Catholics in the United States will find much familiar about the reports of abuse -- the patterns of grooming, of brutality, of cover up and of payoff. Strikingly different, however, from what we've become accustomed to hearing from members of the hierarchy in the United States has been the reaction of the current cardinal archbishop of Dublin, Diarmuid Martin. Read the full text of his statement here .
In part, he said:
"The sexual abuse of a child is and always was a crime in civil law; it is and always was a crime canon law; it is and always was grievously sinful.
"One of the most heartbreaking aspects of the Report is that while Church leaders – Bishops and religious superiors - failed, almost every parent who came to the diocese to report abuse clearly understood the awfulness of what has involved. Almost exclusively their primary motivation was to try to ensure that what happened to their child, or in some case to themselves, did not happen to other children. Their motivation was not about money or revenge; it was quite simply about that most basic human sense of right and wrong and that basic Christian motivation of concern for others. The survivors of abuse who courageously remained determined to have the full truth heard by all deserve our recognition and admiration.

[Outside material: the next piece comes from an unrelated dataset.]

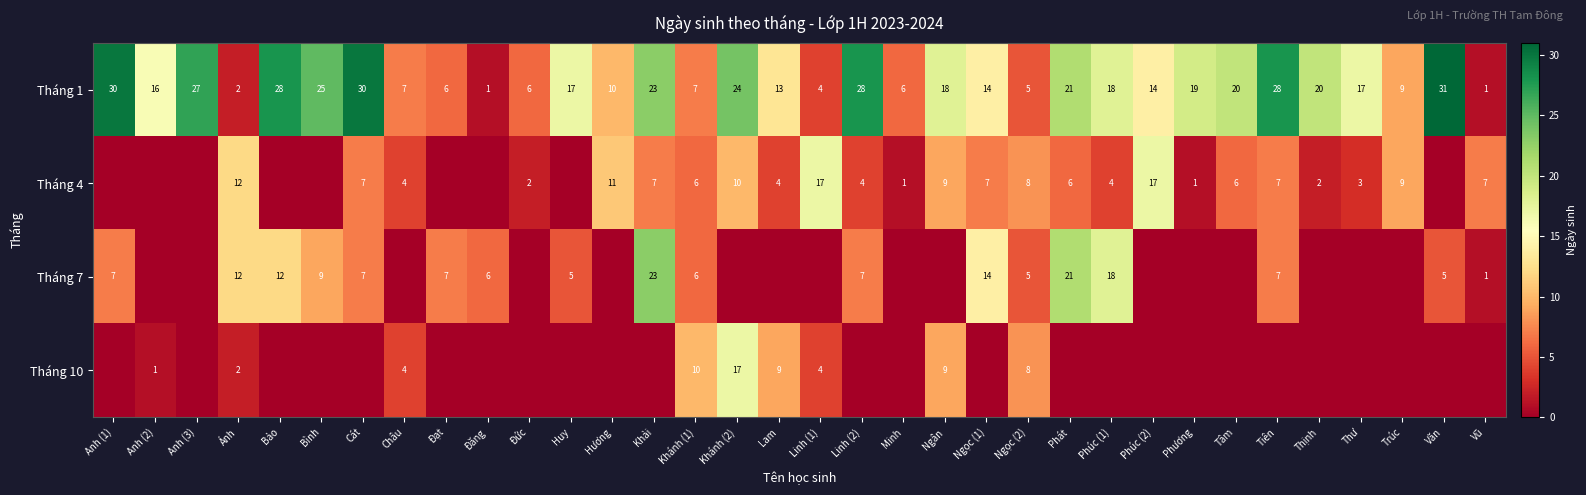

Is the value of Tháng 10 at Ngân greater than the value of Tháng 1 at Ngọc (2)?

Yes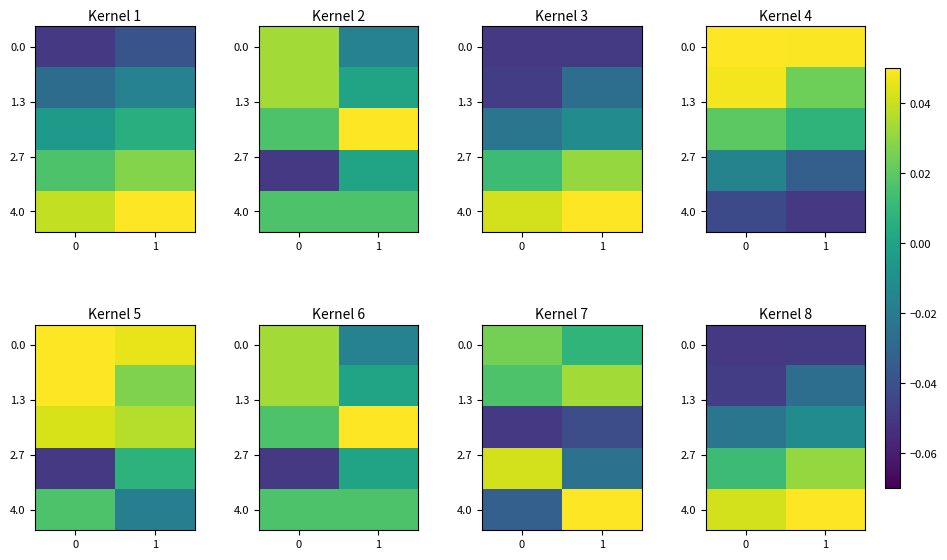

What is the approximate value of 4.0 at 1?

0.1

"How did those with responsibility dramatically misread the risk that a priest who had hurt one of those whom Jesus calls “the little ones” might go on to abuse another child if decisive action was not taken? Excuses, denials and minimisations were taken from priest abusers who were at the least in denial, at worst devious in multiple ways, and decisions were taken which resulted in more children being abused.
"Efforts made to 'protect the Church' and to 'avoid scandal' have had the ironic result of bringing this horrendous scandal on the Church today.
"The damage done to children abused by priests can never be undone. As Archbishop of Dublin and as Diarmuid Martin I offer to each and every survivor, my apology, my sorrow and my shame for what happened to them. I am aware however that no words of apology will ever be sufficient."
Martin makes no equivocation, no comparison with what might have gone on in the same period in the larger culture, he doesn't impugn the motive of those who sought justice and redress. In fact, it was Martin who provided the thousands of pages of documentation on which the investigation was based.
Apologies at this point in the history of the scandal in the United States, Ireland and elsewhere may ring hollow, but Martin's words and actions suggest someone in authority finally gets it.